Mengele se sentó en el sillón detrás del escritorio y entrecerró los ojos. Su rostro adquirió la placidez que suele acompañar los recuerdos agradables.
—Parece como si fuera hoy… recuerdo el día de mi nombramiento como investigador asistente del Instituto del Tercer Reich para la Herencia, la Biología y la Pureza Racial de la Universidad de Frankfurt. Pasé a formar parte del equipo de uno de los principales genetistas: el profesor Otmar Freiherr von Verschuer. Tenía un especial interés por los mellizos. Él fue quien me envió a Auschwitz y yo le remitía los resultados de mis estudios. Un día me hizo llegar el isótopo artificial que desarrollaron en un laboratorio secreto de estudios sobre física atómica y fusión nuclear. Un isótopo que no les sirvió a ellos para preparar la bomba atómica. Lo descartaron y se lo enviaron al doctor von Verschuer. En las postrimerías del régimen dieron orden de destruir el laboratorio secreto y de paso mataron a los científicos para que no cayeran en manos del enemigo; no quedaron rastros acerca de cómo lo obtuvieron, ni muestra alguna del isótopo, salvo el que yo escondí en Armenia. Para entonces ya había experimentado las propiedades de ese extraordinario elemento: las células expuestas a su radiación sufrían extraordinarias mutaciones. Lo conservé en un sitio seguro esperando recuperarlo algún día para proseguir con mis estudios; un isótopo que contiene unas propiedades casi milagrosas, actúa como catalizador al exponer la fórmula a su radiación por un tiempo determinado.
—Y lo encontré yo.
—Así es. Le estoy agradecido por estos últimos años de mi vida, Claudio.

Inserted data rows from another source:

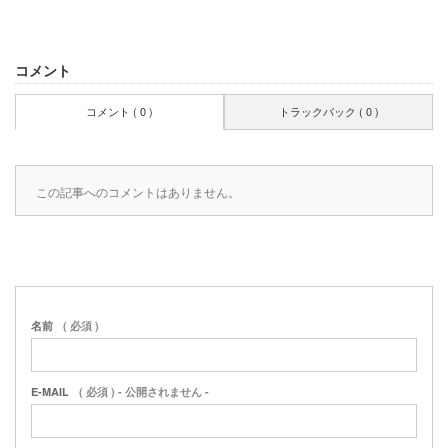
コメント
コメント ( 0 )
トラックバック ( 0 )
この記事へのコメントはありません。
名前
( 必須 )
E-MAIL
( 必須 ) - 公開されません -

Claudio no supo qué contestar. Consideró inútil un: «de nada». Todo aquello era tan trascendente que se merecía mucho más que un par de palabras de cortesía. Pero comprendía que el anciano esperaba que las dijera.
—De nada, doctor Mengele.
Este asintió satisfecho y fijó toda la atención en su pipa para evitar que se viera el brillo de sus ojos.
—A veces tardamos mucho en comprender qué es lo correcto —dijo en voz baja.